So all last week I worked on perfecting a healthy and yummy pancake recipe. And when I say “all last week,” I literally mean, all last week. As in, every day I woke up and made pancakes while adjusting ingredients and amounts just a little until I invented my new favorite pancake recipe! Of course when I say “invented” I did first search the Interwebz for other pancake recipes because I didn’t know what went into pancakes, only what goes on top of them: full-fat butter and pure maple syrup, obvi.
Makes 4 to 5 medium sized pancakes:
- 1 pack instant oats
- 1/4 c. almond flour
- 1/4 c. whole wheat flour
Optional: If you only want to use one type of flour then measure out 1/2 c. flour of choice.
Note: If you choose to use almond flour exclusively your pancakes will want to crumble (and burn) so lower the heat a bit and pour the batter into the pan in much smaller quantities. The smaller you make them the less likely they are to fall apart.
- 1 tsp. raw or locally grown honey
- 1 tsp. salt
- 1 tsp. vanilla extract (if you don’t use alcohol like us, check the label before you buy)

_ACTIVITIES_
1 – Copy the stretch of the pancake recipe from "Note: If you" through "to fall apart." with no changes.
2 – Condense the paragraph of the pancake recipe that begins "So all last week I worked" into two sentences, keeping its main facts.
Work only from the pancake recipe as given.

_PROVIDED DATA_
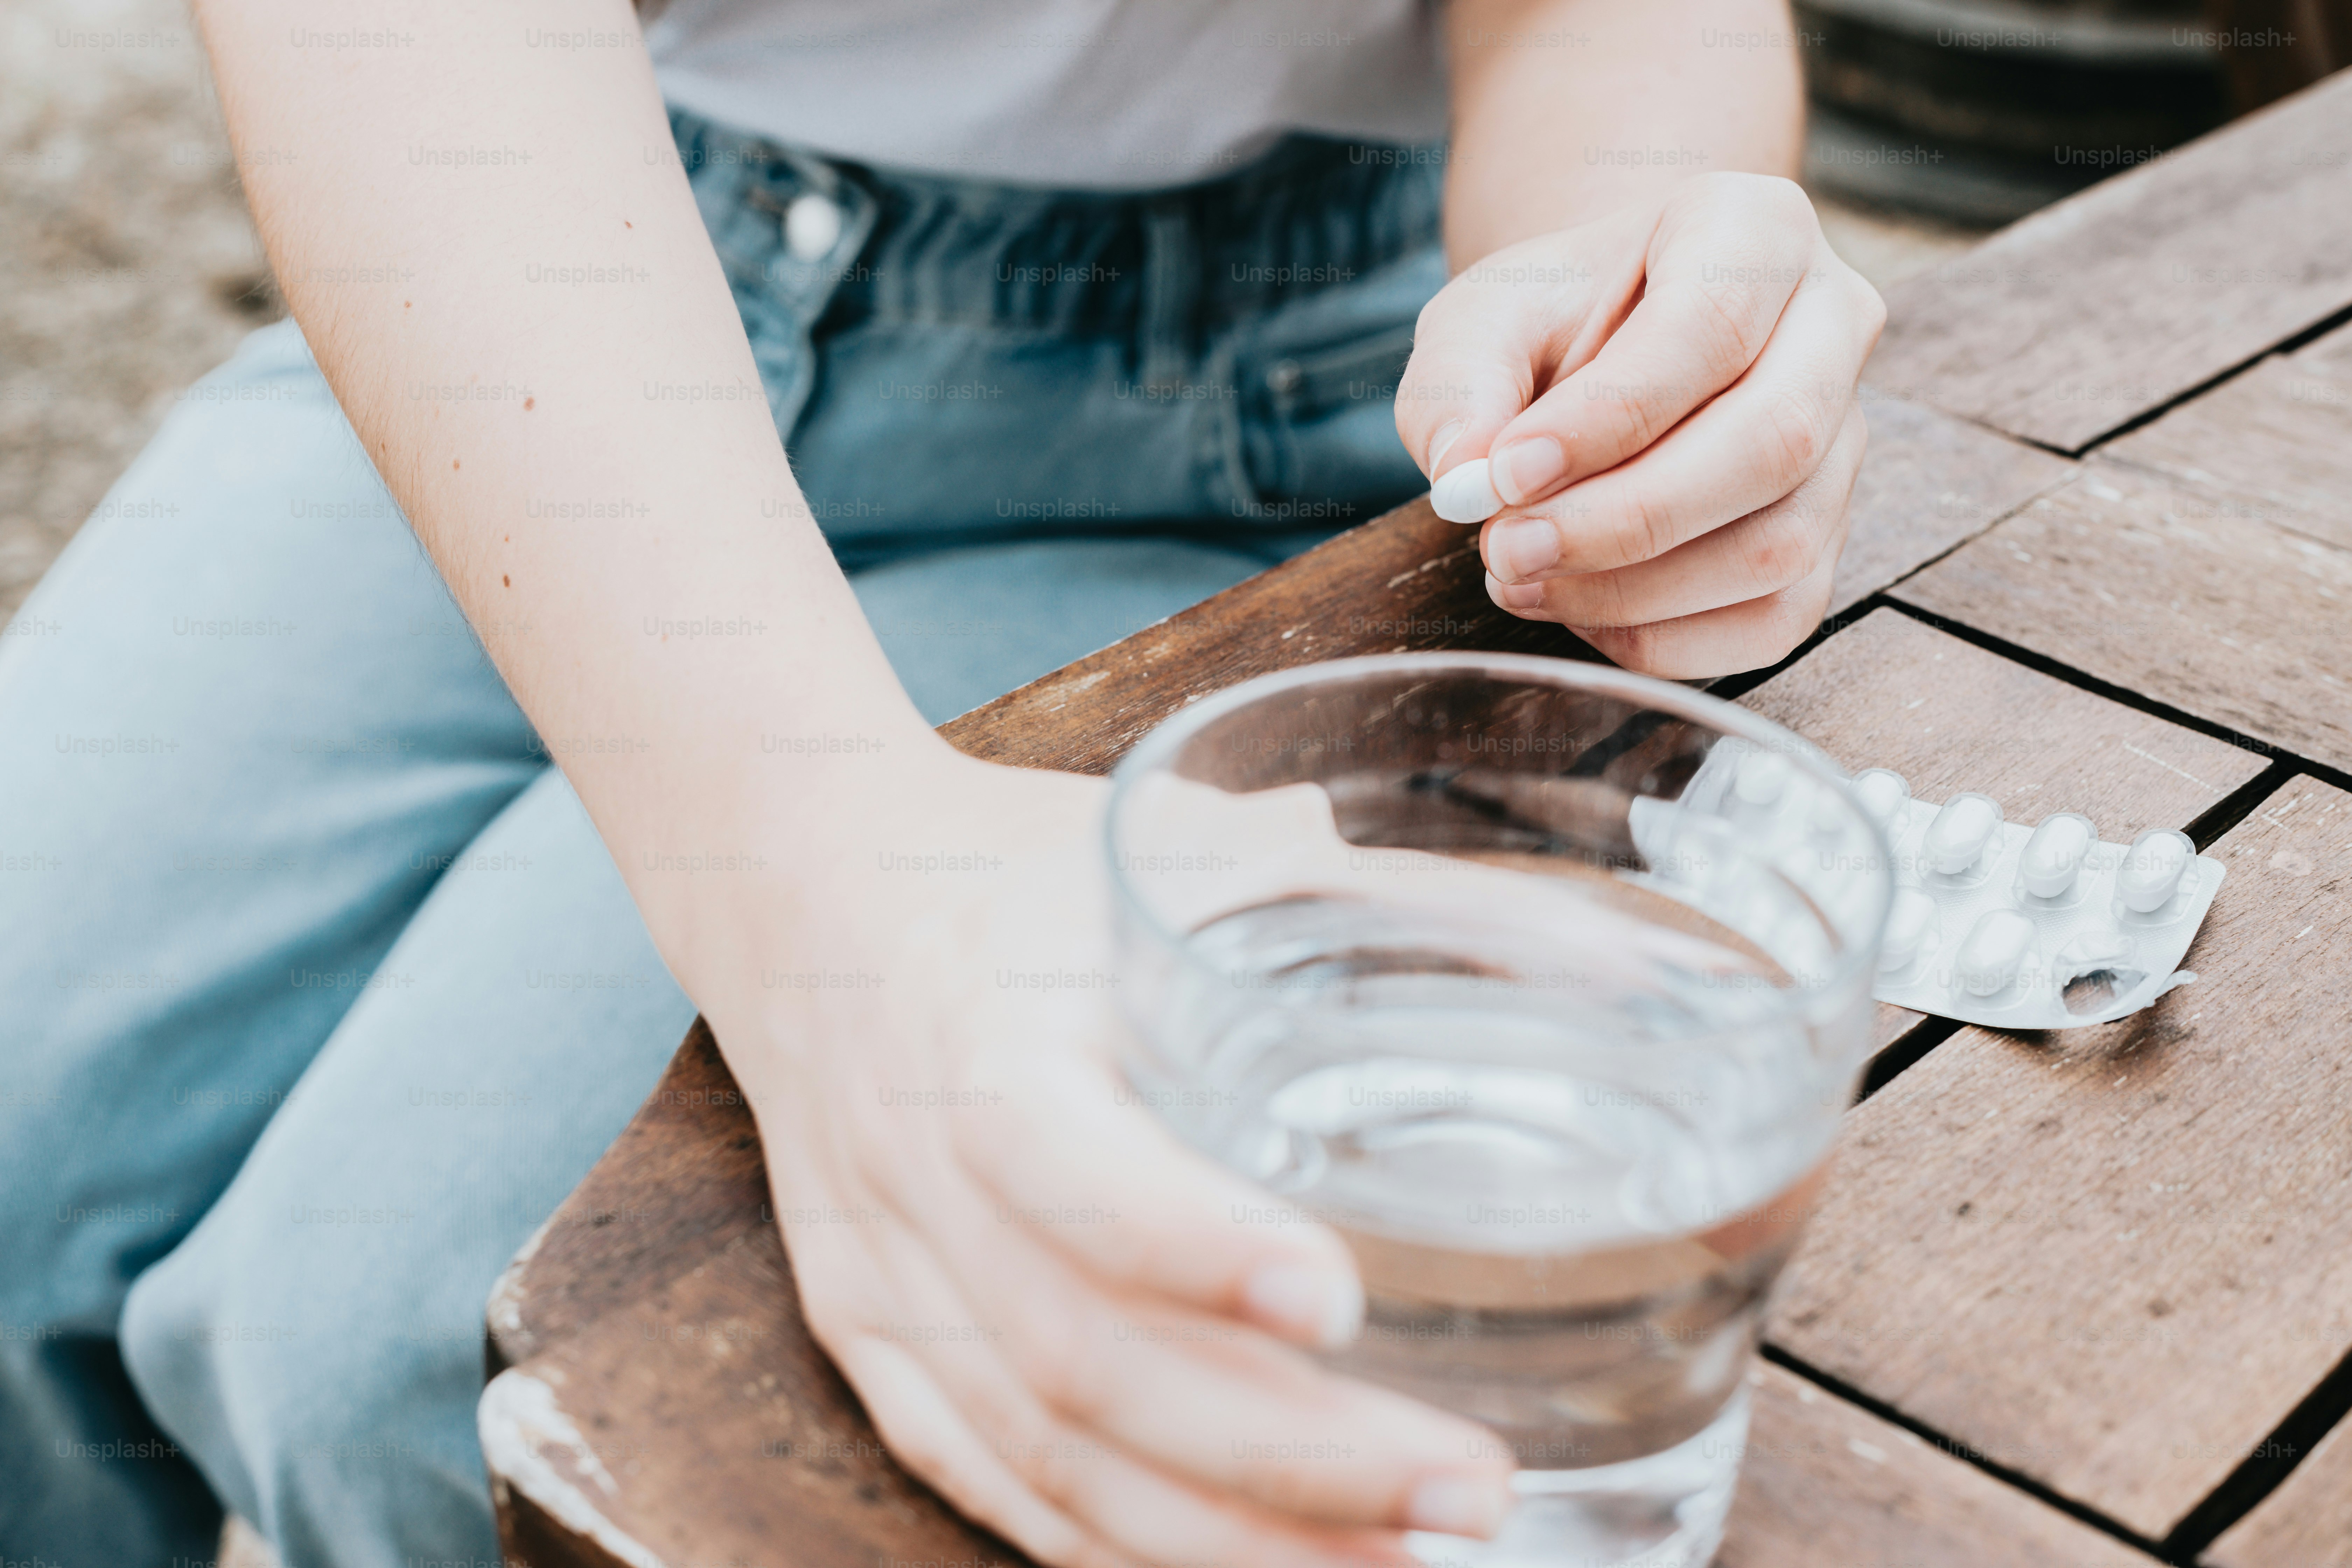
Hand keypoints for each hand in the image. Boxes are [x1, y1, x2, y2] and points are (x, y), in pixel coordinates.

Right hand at [700, 752, 1514, 1567]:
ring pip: (1042, 1460)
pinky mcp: (872, 1340)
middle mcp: (913, 1175)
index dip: (1191, 1248)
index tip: (1340, 1305)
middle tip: (1468, 1491)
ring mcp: (880, 1280)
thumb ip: (1372, 895)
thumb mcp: (1167, 843)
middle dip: (1283, 1459)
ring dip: (1225, 1544)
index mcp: (977, 1034)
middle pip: (1079, 1362)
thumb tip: (1621, 964)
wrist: (798, 894)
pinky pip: (990, 1482)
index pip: (1060, 1169)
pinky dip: (1115, 1550)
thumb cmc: (1016, 866)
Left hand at [1396, 173, 1885, 677]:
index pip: (1709, 327)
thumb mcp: (1480, 320)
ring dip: (1636, 591)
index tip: (1504, 474)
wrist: (1602, 341)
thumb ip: (1460, 387)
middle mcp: (1832, 326)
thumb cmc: (1550, 320)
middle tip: (1506, 550)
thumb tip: (1465, 480)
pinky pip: (1775, 618)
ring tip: (1522, 578)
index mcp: (1758, 232)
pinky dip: (1666, 638)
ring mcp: (1846, 438)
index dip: (1605, 418)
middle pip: (1770, 443)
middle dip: (1626, 520)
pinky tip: (1579, 610)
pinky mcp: (1830, 533)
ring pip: (1779, 546)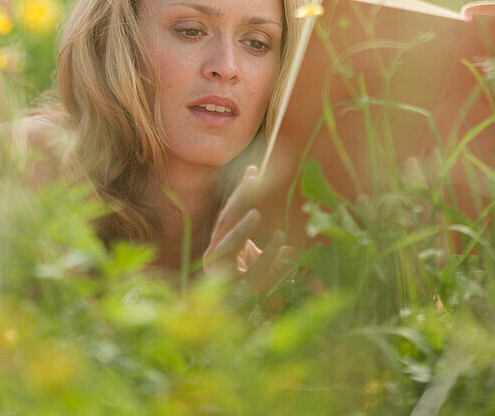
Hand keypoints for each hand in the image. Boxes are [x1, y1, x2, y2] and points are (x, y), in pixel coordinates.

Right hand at [203, 164, 294, 308]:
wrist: (227, 324)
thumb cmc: (243, 284)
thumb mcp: (250, 256)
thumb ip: (256, 236)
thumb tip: (274, 212)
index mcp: (218, 244)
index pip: (228, 212)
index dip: (240, 192)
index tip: (254, 170)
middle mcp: (214, 255)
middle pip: (225, 222)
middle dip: (239, 201)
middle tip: (254, 180)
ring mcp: (219, 274)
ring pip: (226, 246)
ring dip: (240, 229)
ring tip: (255, 213)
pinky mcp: (232, 293)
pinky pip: (249, 272)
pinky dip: (266, 257)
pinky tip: (280, 241)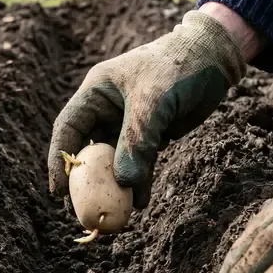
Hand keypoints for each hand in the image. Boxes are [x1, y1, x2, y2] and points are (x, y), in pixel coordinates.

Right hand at [48, 10, 246, 207]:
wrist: (213, 59)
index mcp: (96, 92)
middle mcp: (106, 109)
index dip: (60, 159)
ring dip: (115, 186)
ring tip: (117, 213)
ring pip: (114, 161)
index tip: (59, 190)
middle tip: (83, 210)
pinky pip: (138, 163)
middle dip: (86, 181)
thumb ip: (137, 141)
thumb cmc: (177, 68)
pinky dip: (138, 181)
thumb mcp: (153, 102)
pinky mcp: (149, 135)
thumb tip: (123, 183)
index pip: (68, 128)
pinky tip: (141, 201)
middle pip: (88, 150)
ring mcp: (127, 123)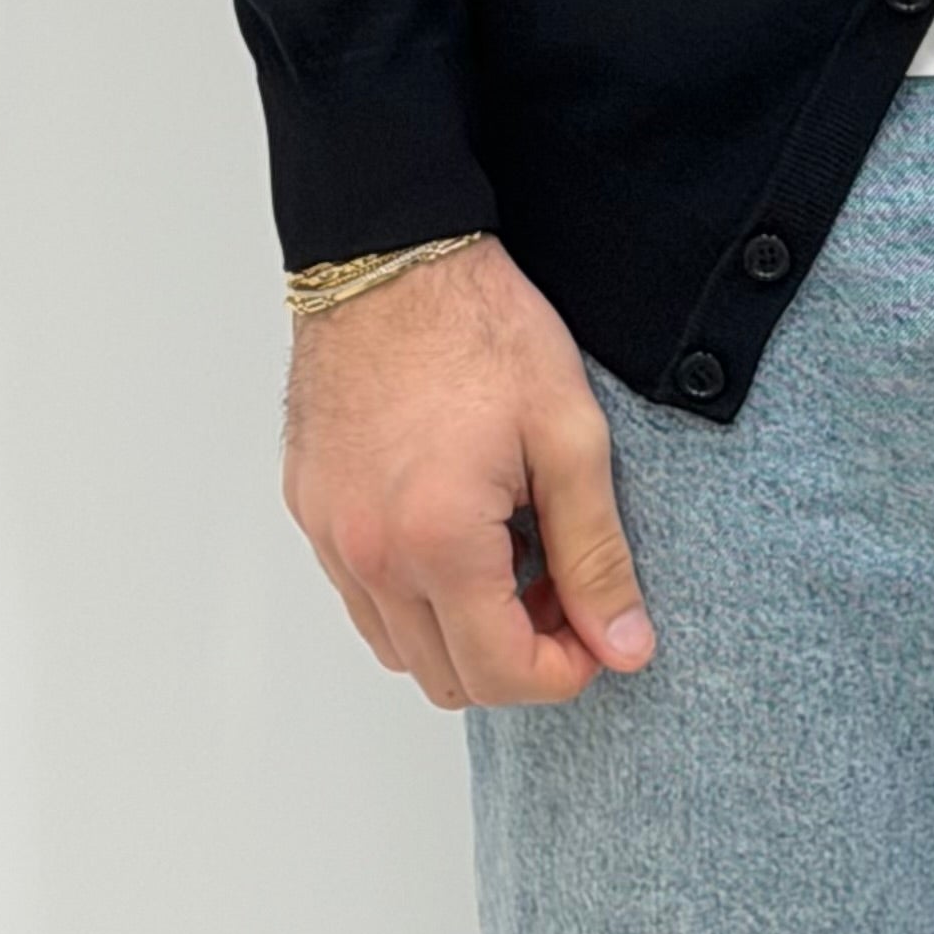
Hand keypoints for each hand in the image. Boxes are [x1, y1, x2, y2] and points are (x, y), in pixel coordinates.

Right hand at [281, 233, 656, 708]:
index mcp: (437, 540)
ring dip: (460, 630)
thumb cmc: (481, 326)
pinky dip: (411, 593)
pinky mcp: (310, 511)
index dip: (563, 673)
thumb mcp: (568, 432)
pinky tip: (454, 527)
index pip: (499, 675)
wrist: (391, 254)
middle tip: (559, 584)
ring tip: (511, 551)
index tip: (597, 633)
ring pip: (398, 648)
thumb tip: (624, 648)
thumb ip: (596, 552)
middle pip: (445, 678)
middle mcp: (370, 556)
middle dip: (515, 654)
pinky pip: (361, 596)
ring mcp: (329, 536)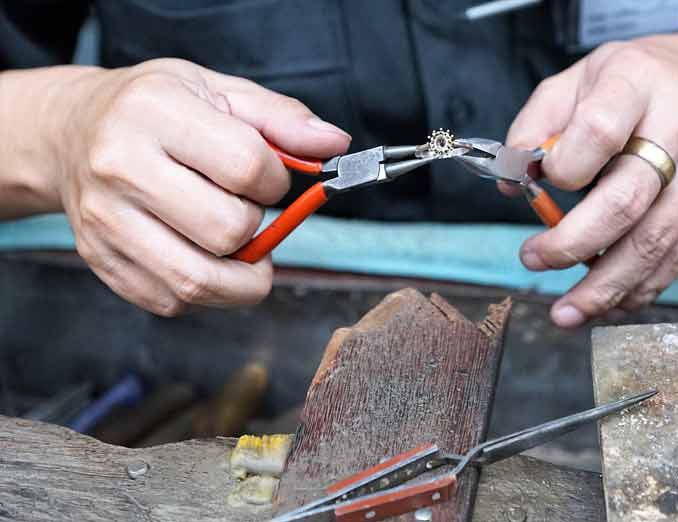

_SET OF ANSWERS_
1 –
Note: If you choose to use almond flour exclusively your pancakes will want to crumble (and burn) so lower the heat a bit and pour the batter into the pan in much smaller quantities. The smaller you make them the less likely they are to fall apart.

2 – The writer spent every day of last week making pancakes, adjusting ingredients and amounts slightly until arriving at a new favorite healthy recipe. Before that, the writer searched online for other pancake recipes, knowing only what goes on top: full-fat butter and pure maple syrup.